▶ [TASKS TO COMPLETE]:
(1) Condense the paragraph of the POSCO hydrogen steel memo that begins "Interpretation: The technological direction is set" into a short bulleted list that keeps its main facts.
(2) In the POSCO hydrogen steel memo, what is the stated cost of the pilot plant?

▶ [DOCUMENT EXCERPT]:
BEGIN

POSCO Hydrogen Steel: Electricity Cost Is the Key Risk in the KRW 40 Trillion Shift

A news memo on why electricity cost and policy support become the bottlenecks when steelmaking moves from coal to hydrogen

Published: 2026-01-01 · Industrial transition risk review · Original Naver Blog post

You are responsible for your own investment decisions. This material is research and is not a buy or sell recommendation.

0. Bottom Line First

POSCO's KRW 40 trillion hydrogen-steel push is less about whether low-carbon steel is the right direction and more about whether cheap hydrogen and cheap electricity can be secured at scale.

Official fact: According to the Maeil Business News summary, POSCO is investing KRW 40 trillion to make molten iron with hydrogen instead of coal, and plans to begin construction this year on a pilot plant costing KRW 800 billion.

Interpretation: The technological direction is set, but if expensive electricity and hydrogen remain the operating baseline, equipment investment alone will not secure competitiveness. To compete with countries such as Germany and Japan, where trillion-won-scale support is being deployed in the early market, Korea needs to examine power-procurement rules and subsidies together.

1. Key Numbers in the News

Maeil Business News card about POSCO hydrogen steel
ItemSource detailInvestor read
Total investmentKRW 40 trillionThis is a long-term shift in the steelmaking method, not a small process improvement.
Pilot plantKRW 800 billion, construction to begin this yearThe first gate for testing technology, cost, and power procurement before commercialization.
Process changeUse hydrogen instead of coal to make molten ironCarbon reduction requires simultaneous change in feedstock and energy.

END

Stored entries
BEGIN

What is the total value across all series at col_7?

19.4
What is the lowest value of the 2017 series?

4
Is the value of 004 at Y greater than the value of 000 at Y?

END

▶ [ANSWERS FOR THE TASKS]:
(1)
- The technological direction is set.
- If expensive electricity and hydrogen remain the operating baseline, equipment investment alone will not secure competitiveness.
- Germany and Japan are deploying trillion-won-scale support in the early market.
- To compete, Korea needs to examine power-procurement rules and subsidies together.

(2) KRW 800 billion.